Radioligand binding assays

Membrane proteins prepared from Sf9 cells expressing dopamine D₂ (25 μg) or dopamine D₃ receptors (10 μg) were incubated with a range of concentrations of [³H]spiperone in buffer 2 (20 mM HEPES, 6 mM MgCl₂, 1 mM EDTA, 1 mM EGTA, 0.1% BSA, pH 7.4) supplemented, where appropriate, with 100 mM NaCl or 100 mM N-methyl-D-glucamine (NMDG). Reactions were performed, in triplicate, in 4 ml LP4 test tubes (1 ml final volume) and were initiated by addition of membrane proteins. Non-specific binding was determined in the presence of (+)-butaclamol (3 μM). Reactions were incubated for 3 hours at 25°C and were terminated by rapid filtration through Whatman glass microfibre GF/C filters using a Brandel cell harvester. After four 3 ml washes with PBS (4°C) filter discs were transferred to scintillation vials and soaked in 2ml Ultima Gold^™ XR scintillation fluid (Perkin Elmer) for at least 6 hours prior to their radioactivity being determined by liquid scintillation spectrometry. Specific binding was calculated by subtraction of non-specific binding and free radioligand concentration, corrected for ligand depletion calculated. Data were analysed using Prism (Graphpad) and were fitted to hyperbolic equations describing a one-binding site model.

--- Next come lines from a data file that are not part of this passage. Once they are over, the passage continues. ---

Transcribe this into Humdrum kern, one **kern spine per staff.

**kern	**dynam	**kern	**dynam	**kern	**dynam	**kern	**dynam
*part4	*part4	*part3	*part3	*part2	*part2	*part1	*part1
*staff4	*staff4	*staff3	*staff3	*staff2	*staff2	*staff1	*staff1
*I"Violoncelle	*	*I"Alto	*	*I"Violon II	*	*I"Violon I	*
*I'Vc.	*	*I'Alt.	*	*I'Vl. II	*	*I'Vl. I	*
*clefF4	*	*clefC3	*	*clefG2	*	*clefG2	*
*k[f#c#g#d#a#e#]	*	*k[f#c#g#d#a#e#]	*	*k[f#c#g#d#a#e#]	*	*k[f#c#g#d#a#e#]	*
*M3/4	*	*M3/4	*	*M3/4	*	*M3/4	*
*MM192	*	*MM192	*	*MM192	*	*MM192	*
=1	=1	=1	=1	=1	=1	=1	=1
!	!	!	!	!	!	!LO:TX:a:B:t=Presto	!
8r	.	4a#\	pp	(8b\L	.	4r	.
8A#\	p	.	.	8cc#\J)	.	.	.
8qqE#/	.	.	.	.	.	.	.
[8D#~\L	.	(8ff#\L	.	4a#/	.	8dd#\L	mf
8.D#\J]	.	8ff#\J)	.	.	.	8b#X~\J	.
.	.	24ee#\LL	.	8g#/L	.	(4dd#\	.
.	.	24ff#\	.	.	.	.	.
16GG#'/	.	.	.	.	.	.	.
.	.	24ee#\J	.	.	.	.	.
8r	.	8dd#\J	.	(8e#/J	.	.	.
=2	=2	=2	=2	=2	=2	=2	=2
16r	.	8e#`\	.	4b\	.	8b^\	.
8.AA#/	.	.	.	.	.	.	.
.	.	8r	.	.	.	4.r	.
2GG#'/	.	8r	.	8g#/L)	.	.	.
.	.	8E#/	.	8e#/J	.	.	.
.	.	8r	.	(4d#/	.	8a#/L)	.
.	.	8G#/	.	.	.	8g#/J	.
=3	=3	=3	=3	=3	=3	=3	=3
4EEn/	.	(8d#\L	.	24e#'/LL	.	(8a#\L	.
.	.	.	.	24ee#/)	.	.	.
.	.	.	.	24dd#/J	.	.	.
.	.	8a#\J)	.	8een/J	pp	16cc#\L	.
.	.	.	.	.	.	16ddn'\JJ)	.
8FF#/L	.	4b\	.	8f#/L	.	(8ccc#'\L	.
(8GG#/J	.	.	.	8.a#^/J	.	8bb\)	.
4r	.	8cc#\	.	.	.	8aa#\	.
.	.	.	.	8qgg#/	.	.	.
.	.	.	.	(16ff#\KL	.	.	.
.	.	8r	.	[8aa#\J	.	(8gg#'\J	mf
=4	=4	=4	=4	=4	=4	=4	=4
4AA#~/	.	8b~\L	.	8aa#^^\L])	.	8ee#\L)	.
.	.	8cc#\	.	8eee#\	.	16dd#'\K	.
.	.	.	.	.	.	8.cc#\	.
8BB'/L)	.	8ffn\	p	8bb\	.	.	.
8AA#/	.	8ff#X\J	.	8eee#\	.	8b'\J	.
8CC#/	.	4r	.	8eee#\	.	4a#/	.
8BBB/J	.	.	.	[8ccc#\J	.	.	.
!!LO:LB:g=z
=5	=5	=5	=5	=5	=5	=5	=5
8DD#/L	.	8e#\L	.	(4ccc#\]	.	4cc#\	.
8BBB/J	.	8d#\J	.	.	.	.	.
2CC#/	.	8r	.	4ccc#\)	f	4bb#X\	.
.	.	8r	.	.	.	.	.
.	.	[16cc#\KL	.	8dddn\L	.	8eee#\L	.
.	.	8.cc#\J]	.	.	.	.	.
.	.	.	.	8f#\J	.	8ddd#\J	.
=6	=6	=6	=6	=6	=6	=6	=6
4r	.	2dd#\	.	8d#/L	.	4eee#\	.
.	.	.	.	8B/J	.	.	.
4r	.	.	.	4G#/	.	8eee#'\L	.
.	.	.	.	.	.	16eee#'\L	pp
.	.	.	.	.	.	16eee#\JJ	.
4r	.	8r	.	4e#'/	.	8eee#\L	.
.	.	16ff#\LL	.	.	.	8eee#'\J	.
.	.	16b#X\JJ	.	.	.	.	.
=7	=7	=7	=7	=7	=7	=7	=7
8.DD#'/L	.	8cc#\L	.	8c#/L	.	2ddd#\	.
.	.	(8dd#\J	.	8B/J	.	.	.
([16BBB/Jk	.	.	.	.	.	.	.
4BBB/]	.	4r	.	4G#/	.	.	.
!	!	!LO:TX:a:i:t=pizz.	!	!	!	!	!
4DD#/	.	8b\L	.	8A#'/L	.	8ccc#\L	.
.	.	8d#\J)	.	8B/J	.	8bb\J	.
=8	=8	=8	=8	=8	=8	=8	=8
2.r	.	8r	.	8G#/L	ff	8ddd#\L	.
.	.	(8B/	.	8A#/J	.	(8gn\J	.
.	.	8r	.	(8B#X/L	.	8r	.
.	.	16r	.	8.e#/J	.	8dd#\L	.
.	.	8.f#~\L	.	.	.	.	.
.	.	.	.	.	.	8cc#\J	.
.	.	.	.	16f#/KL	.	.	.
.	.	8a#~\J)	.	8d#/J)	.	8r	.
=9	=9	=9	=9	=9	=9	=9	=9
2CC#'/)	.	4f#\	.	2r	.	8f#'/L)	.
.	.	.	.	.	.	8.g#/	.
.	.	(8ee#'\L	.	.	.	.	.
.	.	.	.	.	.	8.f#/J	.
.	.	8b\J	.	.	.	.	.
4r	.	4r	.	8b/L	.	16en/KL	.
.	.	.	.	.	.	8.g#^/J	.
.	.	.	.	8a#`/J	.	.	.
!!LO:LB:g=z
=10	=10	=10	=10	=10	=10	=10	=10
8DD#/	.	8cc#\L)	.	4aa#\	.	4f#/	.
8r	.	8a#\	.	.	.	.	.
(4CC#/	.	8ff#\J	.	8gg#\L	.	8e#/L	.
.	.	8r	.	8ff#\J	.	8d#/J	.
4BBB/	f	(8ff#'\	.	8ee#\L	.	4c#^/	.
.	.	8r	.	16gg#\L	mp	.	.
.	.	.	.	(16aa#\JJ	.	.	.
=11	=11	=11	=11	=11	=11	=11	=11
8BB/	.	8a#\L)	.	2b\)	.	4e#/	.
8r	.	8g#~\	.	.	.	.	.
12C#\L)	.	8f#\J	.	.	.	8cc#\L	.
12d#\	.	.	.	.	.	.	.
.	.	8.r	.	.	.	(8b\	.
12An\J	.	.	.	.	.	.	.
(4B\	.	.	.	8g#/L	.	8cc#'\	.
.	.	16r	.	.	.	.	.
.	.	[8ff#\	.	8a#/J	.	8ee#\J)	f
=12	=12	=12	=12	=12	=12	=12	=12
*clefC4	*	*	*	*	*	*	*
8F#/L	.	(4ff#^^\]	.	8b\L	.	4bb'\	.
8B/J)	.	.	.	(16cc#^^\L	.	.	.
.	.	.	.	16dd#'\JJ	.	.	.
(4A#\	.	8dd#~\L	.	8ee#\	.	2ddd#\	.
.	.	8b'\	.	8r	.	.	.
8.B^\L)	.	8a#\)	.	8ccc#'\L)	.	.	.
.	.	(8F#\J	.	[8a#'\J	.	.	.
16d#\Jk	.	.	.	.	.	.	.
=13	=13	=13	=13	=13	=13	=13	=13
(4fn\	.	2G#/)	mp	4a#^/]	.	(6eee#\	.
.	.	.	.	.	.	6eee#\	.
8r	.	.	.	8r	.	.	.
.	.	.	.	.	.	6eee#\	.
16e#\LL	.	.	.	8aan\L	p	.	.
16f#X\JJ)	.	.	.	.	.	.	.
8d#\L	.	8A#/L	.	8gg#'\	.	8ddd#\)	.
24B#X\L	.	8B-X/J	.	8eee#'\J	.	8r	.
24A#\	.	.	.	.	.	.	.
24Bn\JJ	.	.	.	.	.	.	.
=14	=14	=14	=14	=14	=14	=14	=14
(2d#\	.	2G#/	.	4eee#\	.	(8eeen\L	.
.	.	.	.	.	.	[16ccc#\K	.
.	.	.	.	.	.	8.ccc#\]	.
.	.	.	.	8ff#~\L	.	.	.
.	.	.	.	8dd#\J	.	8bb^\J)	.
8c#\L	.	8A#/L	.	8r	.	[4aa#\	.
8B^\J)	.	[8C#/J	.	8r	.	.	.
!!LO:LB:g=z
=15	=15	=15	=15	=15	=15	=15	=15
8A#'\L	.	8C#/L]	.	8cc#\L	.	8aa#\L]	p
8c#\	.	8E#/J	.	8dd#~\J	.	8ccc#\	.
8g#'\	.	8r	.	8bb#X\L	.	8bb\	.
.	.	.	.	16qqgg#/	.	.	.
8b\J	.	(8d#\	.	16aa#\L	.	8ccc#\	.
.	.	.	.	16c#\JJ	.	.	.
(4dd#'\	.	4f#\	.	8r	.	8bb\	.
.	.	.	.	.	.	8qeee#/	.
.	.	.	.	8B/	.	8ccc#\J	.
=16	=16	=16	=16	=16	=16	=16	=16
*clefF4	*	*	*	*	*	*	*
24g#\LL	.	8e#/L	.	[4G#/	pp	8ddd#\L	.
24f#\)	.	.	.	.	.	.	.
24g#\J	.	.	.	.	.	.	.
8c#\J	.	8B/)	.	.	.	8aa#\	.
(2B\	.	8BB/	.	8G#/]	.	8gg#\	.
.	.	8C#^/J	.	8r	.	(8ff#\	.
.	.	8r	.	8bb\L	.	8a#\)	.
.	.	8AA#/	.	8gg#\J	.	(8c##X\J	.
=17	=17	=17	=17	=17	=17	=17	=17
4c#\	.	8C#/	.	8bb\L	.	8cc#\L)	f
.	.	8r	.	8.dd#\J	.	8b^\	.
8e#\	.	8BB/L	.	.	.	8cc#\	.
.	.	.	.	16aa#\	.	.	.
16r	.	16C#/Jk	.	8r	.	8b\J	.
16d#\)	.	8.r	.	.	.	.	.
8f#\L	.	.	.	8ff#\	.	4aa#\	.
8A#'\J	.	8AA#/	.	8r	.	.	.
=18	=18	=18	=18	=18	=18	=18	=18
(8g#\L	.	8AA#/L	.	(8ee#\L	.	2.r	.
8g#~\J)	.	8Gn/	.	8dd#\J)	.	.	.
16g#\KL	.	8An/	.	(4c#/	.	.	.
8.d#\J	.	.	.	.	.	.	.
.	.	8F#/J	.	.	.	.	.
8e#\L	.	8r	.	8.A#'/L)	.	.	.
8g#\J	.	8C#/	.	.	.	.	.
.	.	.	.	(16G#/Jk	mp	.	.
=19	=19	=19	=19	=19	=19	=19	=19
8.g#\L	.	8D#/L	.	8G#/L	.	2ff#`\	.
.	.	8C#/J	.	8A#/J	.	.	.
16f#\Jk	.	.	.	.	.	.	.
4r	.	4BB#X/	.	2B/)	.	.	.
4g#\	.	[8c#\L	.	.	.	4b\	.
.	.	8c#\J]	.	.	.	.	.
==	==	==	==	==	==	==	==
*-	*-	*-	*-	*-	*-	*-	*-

Membrane protein prepared from U-2 OS cells (2 μg) or Sf9 cells (25 μg [D₂] or 10 μg [D₃]) expressing wild-type or mutant receptors was incubated with a fixed concentration of [³H]spiperone (0.25 nM [D₂] or 1 nM [D₃]) and a range of concentrations of competing ligand in buffer 2 (20 mM HEPES, 6 mM MgCl₂, 1 mM EDTA, 1 mM EGTA, 0.1% BSA, pH 7.4) supplemented with dithiothreitol (0.1 nM) and, where appropriate, 100 mM NaCl or 100 mM NMDG. Non-specific binding was defined using (+)-butaclamol (3 μM) in place of the competing ligand. Reactions were performed, in triplicate, in 4 ml LP4 test tubes (1 ml final volume) [Sf9] or deep-well 96-well plates (400μl final volume) [U-2 OS]. Non-specific binding was determined in the presence of (+)-butaclamol (3 μM) and total binding determined in the absence of competing ligand. Reactions were initiated, incubated, terminated and radioactivity measured as described under ‘Radioligand saturation binding assays’. Data are presented as percentage of total binding, after subtraction of non-specific binding. Data were analysed using Prism (Graphpad) and were fitted to sigmoidal equations describing a one-binding site model. Where % inhibition was <100%, parameters were calculated by data extrapolation.

Statistical significance of differences between binding parameters were calculated by one-way ANOVA followed by Tukey’s post-hoc test, with a value of p<0.05 considered significant. Before statistical analysis IC₅₀ and, K_d values were converted to their respective normally distributed negative logarithms (pIC₅₀ and pK_d).